The direct obtaining of extruded micro pellets is a laborious, complex process that begins with the attaining of micronised meals from the cascading use of different technologies to measure out and grind the mixture. We will first carry out conventional milling with hammer mills to achieve an initial, dramatic reduction in particle size. But that won’t be enough for this project, so these meals must be processed again with classifying impact mills. This technology allows us to control the desired particle size and can achieve particle sizes as small as 10 µm.
With these micronised meals, we’ll start the next critical phase for obtaining micro pellets: the extrusion process. For this project, a special die was designed with more than 1,500 holes of D=0.6 mm. Technicians specialised in extrusion scrupulously monitor the times, temperatures and applied mechanical energy (SME) to achieve the extrusion of these micro pellets. Any slight deviation would immediately jam the extruder. The result: a perfectly uniform product obtained directly from the extrusion process without passing through grinding/sorting machines that would diminish its uniformity and quality.

= = =

[Complete the following]
a: Answer these questions using the text on extruded micro pellets.
(i) What type of mill is used for the conventional milling step?
(ii) How many holes does the specially designed die have, and what is their diameter?
(iii) According to the text, what would any slight deviation in the extrusion process do?
b: Write the next part of the text on extruded micro pellets, picking up after its final sentence.

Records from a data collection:
= = =

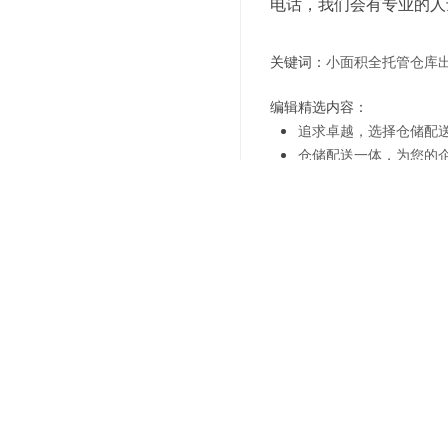
电话，我们会有专业的人
关键词：
小面积全托管仓库
编辑精选内容：
追求卓越，选择仓储配
仓储配送一体，为您的
聚焦核心业务，选择仓
仓储配送一体，让您的
提升效率，选择仓储配
仓储配送一体，助您轻
灵活仓储配送解决方案
上海仓储外包：助您实
上一篇：
商超仓储管理再升
下一篇：
智能化仓储管理-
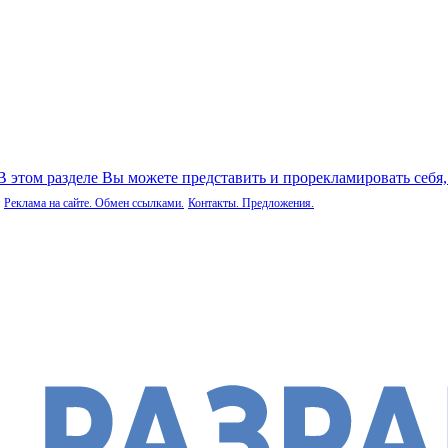
 В этом разделе Вы можете представить и прорекламировать себя
Реклама на сайте. Обмен ссылками.
Контакты. Предложения.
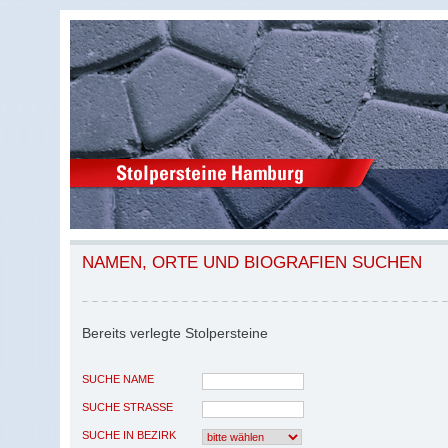
NAMEN, ORTE UND BIOGRAFIEN SUCHEN
Bereits verlegte Stolpersteine
SUCHE NAME
SUCHE STRASSE
SUCHE IN BEZIRK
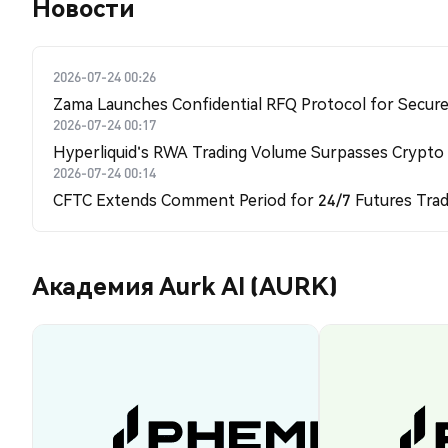
Новости
2026-07-24 00:26
Zama Launches Confidential RFQ Protocol for Secure 
2026-07-24 00:17
Hyperliquid's RWA Trading Volume Surpasses Crypto
2026-07-24 00:14
CFTC Extends Comment Period for 24/7 Futures Trad
Академия Aurk AI (AURK)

= = =

[Task-by-task results]
a:
(i) Hammer mills.
(ii) More than 1,500 holes, each with a diameter of 0.6 mm.
(iii) It would immediately jam the extruder.

b:
In feed pellets, the individual particle size has a major impact on the digestibility of the raw materials in the feed and subsequently on the production results achieved. The smaller the individual particles, the greater the surface area on which digestive enzymes can act to extract the various nutrients and incorporate them into the fish’s metabolism. Numerous laboratory and industry tests have demonstrated that, in feeds with the same composition, the milling degree influences digestibility.
Micro milling is especially beneficial in the case of carnivorous fish, as they have a short digestive tract, so food remains in it for a limited time. It is also suitable for the feeding of larvae and fry, both to obtain micro pellets small enough for the fish’s mouth and to ensure that the raw materials that make up the feed are evenly distributed in each pellet.